Retype, word for word, the stretch of the Chicago southwest suburbs tour text that opens with "At Saint Mary" and closes with "Gary, and Angela.".

## Excerpt provided
◇ ◇ ◇ ◇
Arabs of Chicagoland: Chicago’s Southwest Suburbs Tour
By Ray Hanania
Tours may vary but will include a stop at a Mosque, an Arab Church and a luncheon for Middle Eastern food. The following is the tour given for the City of Chicago program:
IN SOUTHWEST SUBURBAN PALOS HEIGHTS, OAK LAWN &
Although there are several Arab churches, St. George Antiochian Orthodox Church in Cicero, Illinois is considered the largest. St. George Church has more than 2,500 parish families, although the majority come from throughout the six county Chicagoland region. There are many suburban Arab churches, but for the purposes of our tour, we focus on St. Mary Orthodox Church in Palos Heights.
St. Mary Orthodox Church, 6330 W 127th Street, Palos Heights , IL 60463, (708) 239-0004
St. Mary Orthodox Church is a parish of the Self-Ruled Antiochian Orthodox Christian Archdiocese of North America, presided over by His Eminence Metropolitan JOSEPH (Zehlaoui). The chancery is located in Englewood, New Jersey. Metropolitan JOSEPH oversees over 250 parishes in the United States and Canada. St. Mary is part of the Diocese of the Midwest, which is overseen by His Grace Bishop ANTHONY.
At Saint Mary Orthodox Church, our mission is to serve God in all that we do, and to make Jesus Christ a real presence in the hearts of the faithful in Chicago and its suburbs.
In the summer of 2003, due to the large number of Orthodox Christians living in Chicago and its southwest suburbs, His Eminence Metropolitan PHILIP (of thrice-blessed memory) assigned Fr. Malek Rihani and the faithful in this area to move forward and establish a mission church, with the Patronal Feast of the Holy Dormition. Soon after, His Eminence Metropolitan Philip assigned Dn. Saed Rihani to St. Mary, who became a source of support to Fr. Malek and the whole community in the establishment of this new mission. Fr. Malek also received the unconditional support of his wife and children, Khourieh Dina, Gary, and Angela.
◇ ◇ ◇ ◇
## Dataset entries

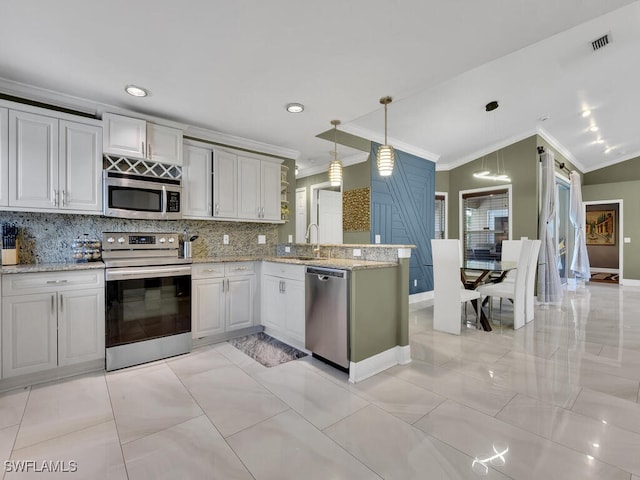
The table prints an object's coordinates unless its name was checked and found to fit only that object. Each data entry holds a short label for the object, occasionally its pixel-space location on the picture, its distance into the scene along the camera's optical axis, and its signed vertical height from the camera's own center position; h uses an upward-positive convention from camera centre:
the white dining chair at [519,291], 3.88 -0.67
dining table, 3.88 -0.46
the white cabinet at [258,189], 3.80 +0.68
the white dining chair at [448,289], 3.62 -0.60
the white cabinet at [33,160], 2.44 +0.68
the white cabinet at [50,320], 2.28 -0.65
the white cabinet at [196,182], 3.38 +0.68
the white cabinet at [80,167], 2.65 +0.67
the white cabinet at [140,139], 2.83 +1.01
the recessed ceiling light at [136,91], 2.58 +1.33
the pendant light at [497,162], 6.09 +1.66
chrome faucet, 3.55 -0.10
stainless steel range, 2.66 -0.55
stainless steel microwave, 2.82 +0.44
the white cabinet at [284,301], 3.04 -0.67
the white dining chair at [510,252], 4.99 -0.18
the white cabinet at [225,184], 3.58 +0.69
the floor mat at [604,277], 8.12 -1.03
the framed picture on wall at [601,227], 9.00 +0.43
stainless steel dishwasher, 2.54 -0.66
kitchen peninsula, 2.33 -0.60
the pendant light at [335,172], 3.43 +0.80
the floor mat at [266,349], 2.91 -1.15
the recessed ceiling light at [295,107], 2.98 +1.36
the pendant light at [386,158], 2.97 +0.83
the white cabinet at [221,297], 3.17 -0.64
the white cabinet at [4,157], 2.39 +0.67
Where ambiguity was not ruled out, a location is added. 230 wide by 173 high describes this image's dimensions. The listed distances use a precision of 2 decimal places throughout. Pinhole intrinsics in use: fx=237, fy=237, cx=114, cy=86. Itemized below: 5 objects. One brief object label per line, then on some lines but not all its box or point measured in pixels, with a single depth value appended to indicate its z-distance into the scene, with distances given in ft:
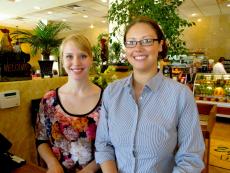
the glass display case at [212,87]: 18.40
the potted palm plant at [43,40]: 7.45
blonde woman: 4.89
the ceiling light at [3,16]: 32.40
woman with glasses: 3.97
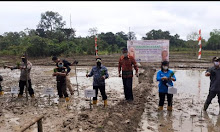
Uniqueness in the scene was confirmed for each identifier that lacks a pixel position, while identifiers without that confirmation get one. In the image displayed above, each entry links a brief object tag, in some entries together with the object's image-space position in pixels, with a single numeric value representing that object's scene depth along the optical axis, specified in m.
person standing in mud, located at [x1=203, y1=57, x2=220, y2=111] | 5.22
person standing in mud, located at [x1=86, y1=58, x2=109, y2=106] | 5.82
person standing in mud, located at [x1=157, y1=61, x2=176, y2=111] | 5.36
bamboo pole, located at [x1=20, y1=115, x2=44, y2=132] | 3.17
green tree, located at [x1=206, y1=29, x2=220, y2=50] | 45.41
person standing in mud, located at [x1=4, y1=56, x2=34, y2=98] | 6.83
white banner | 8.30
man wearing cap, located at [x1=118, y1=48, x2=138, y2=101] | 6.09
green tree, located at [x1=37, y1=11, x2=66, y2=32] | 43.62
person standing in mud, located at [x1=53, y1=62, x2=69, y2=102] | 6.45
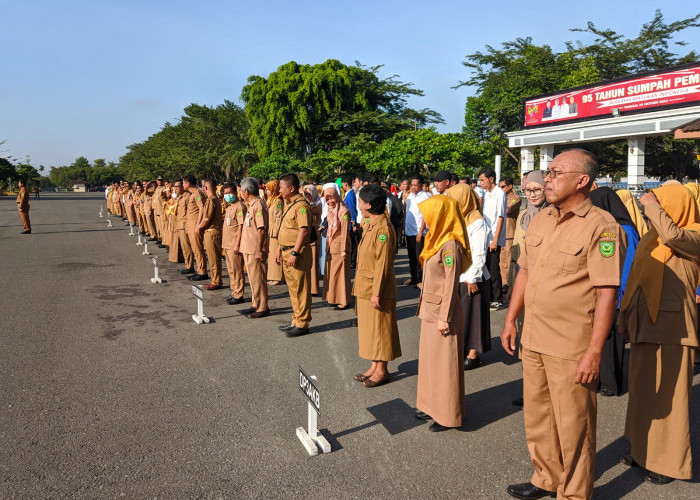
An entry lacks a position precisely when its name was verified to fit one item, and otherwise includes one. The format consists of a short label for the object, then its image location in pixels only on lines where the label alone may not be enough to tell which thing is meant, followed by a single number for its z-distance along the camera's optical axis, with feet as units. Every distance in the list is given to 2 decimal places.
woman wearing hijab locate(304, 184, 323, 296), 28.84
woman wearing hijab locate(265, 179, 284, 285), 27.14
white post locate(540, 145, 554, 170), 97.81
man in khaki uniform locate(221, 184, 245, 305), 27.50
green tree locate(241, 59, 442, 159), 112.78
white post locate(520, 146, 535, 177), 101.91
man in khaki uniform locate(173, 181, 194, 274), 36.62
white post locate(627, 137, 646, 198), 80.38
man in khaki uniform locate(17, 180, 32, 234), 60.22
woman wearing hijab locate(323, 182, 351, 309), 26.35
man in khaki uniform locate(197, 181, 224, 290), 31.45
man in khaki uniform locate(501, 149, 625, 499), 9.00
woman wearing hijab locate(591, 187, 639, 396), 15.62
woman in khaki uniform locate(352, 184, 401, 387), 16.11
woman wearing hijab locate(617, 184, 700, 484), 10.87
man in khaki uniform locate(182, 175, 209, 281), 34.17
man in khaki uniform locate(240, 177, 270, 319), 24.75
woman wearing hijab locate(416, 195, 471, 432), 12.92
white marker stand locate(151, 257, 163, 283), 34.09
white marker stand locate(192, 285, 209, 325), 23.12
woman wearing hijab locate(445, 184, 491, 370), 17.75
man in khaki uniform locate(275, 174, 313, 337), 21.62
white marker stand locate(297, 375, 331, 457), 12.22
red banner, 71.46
◇ ◇ ◇ ◇
## Exercise answer
At Saint Mary Orthodox Church, our mission is to serve God in all that we do, and to make Jesus Christ a real presence in the hearts of the faithful in Chicago and its suburbs.
In the summer of 2003, due to the large number of Orthodox Christians living in Chicago and its southwest suburbs, His Eminence Metropolitan PHILIP (of thrice-blessed memory) assigned Fr. Malek Rihani and the faithful in this area to move forward and establish a mission church, with the Patronal Feast of the Holy Dormition. Soon after, His Eminence Metropolitan Philip assigned Dn. Saed Rihani to St. Mary, who became a source of support to Fr. Malek and the whole community in the establishment of this new mission. Fr. Malek also received the unconditional support of his wife and children, Khourieh Dina, Gary, and Angela.